GBRA: Gonzales lake spill gate not repairable, unsure of how to fund replacement

SAN ANTONIO (KTSA News) — The Guadalupe-Blanco River Authority about Lake Gonzalez to the organization’s board of trustees yesterday after more than two weeks since the lake’s dam experienced a failure.

In last night’s board meeting, GBRA Executive Manager of Engineering Charles Hickman said a large tree flowing downstream interrupted normal operations on a spill gate on August 3 that ultimately led to the gate fully breaking, which has effectively drained the lake.

Because the dam is nearly 100 years old, Hickman said the only repairs options recommended by inspectors to make the gate minimally operational are too dangerous for dam operators.

“We’ve already seen one of these gates [at Lake Dunlap] fail without warning on sunny day conditions when they were not in operation, and at that time we made the policy decision that for safety reasons we would not be sending operators out on the gate,” Hickman said. “We can’t come up with a way to try to perform these repairs that doesn’t require that at some point.”

Hickman said the spill gate failure at Lake Gonzales is not considered catastrophic like the collapse of the system at Lake Dunlap in May, but the GBRA is being cautious.

“… At that point you’re into a full-scale replacement of the gate, that’s where we keep landing,” Hickman said. “With all of those factors considered, our recommendation is to continue to pursue a funding mechanism that allows us to truly replace the gate at Gonzales and not take the safety risk and attempt these temporary repairs.

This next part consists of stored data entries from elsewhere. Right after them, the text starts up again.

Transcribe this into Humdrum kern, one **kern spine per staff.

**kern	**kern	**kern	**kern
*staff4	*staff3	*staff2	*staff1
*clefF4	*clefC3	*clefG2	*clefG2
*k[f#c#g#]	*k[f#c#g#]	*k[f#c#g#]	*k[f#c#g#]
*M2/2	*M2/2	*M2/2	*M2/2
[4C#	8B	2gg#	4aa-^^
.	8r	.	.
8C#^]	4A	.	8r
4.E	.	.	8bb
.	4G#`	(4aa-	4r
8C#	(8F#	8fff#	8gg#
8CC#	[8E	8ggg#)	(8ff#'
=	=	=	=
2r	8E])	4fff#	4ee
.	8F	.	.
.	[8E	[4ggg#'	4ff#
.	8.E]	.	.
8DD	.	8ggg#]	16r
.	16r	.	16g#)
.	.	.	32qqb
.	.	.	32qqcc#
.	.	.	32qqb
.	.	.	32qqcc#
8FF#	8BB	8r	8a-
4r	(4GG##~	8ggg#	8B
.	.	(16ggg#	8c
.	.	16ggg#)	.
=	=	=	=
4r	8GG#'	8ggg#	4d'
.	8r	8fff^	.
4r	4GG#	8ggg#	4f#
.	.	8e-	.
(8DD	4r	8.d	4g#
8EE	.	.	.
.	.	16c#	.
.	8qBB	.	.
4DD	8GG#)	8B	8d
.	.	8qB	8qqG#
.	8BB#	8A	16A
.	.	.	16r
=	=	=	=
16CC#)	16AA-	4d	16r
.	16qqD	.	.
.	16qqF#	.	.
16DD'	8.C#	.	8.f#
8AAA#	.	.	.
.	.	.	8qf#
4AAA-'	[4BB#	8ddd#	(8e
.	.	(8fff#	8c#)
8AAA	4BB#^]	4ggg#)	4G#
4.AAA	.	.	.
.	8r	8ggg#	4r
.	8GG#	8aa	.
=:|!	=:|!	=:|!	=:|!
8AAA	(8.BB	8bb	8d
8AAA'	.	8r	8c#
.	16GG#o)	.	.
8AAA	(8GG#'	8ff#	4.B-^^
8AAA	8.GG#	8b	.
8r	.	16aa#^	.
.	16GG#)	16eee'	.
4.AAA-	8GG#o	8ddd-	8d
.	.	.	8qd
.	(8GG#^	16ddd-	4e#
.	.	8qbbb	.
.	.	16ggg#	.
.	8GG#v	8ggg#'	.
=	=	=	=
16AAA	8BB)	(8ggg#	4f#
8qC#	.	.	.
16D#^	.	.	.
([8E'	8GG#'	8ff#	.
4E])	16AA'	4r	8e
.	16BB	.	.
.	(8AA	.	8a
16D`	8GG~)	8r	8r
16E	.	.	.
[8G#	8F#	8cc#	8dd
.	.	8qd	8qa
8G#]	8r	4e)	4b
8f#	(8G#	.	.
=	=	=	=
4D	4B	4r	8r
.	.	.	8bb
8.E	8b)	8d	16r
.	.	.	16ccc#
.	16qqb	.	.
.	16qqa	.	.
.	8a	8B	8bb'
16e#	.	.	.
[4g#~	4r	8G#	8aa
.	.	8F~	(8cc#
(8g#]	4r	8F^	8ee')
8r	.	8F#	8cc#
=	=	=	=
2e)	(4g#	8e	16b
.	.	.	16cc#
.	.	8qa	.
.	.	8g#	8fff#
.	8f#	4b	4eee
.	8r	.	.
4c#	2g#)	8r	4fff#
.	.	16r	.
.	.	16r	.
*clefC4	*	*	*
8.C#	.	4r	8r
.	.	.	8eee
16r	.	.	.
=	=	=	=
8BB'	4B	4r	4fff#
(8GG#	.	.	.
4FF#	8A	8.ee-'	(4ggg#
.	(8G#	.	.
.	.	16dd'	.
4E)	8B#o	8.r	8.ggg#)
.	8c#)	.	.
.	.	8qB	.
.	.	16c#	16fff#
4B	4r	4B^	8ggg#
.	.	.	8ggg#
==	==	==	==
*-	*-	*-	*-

A GBRA representative told the board of trustees addressed questions related to funding, stating there are no “funding mechanisms” for Lake Gonzales or Lake Wood: the populations are too small to create taxing districts and the official said there are no state or federal relief funding currently available.

There was hope that federal relief could be available with the passage of the Bipartisan Infrastructure Investment and Jobs Act by federal legislators on August 10, but according to the language in the bill, grants for dam repairs on Lake Gonzalez would be granted if the lake is used as a means for surface transport of goods.

The Lake Gonzales briefing ended without any suggestion of fixes to the current situation outside of exploring funding options.

Residents around Lake Gonzales, including one plucky Youtuber named Five, are chronicling the drain of the lake and the subsequent consequences including the death of the lake wildlife.


GBRA Environmental Science staff, Canyon Lake Gorge staff, Texas Parks & Wildlife and US Fish & Wildlife worked together on Aug. 6 in an effort to save local wildlife including more than 2,000 freshwater mussels.

Courts have sided with the GBRA against property owners in legal battles related to other dam failures over the last two years.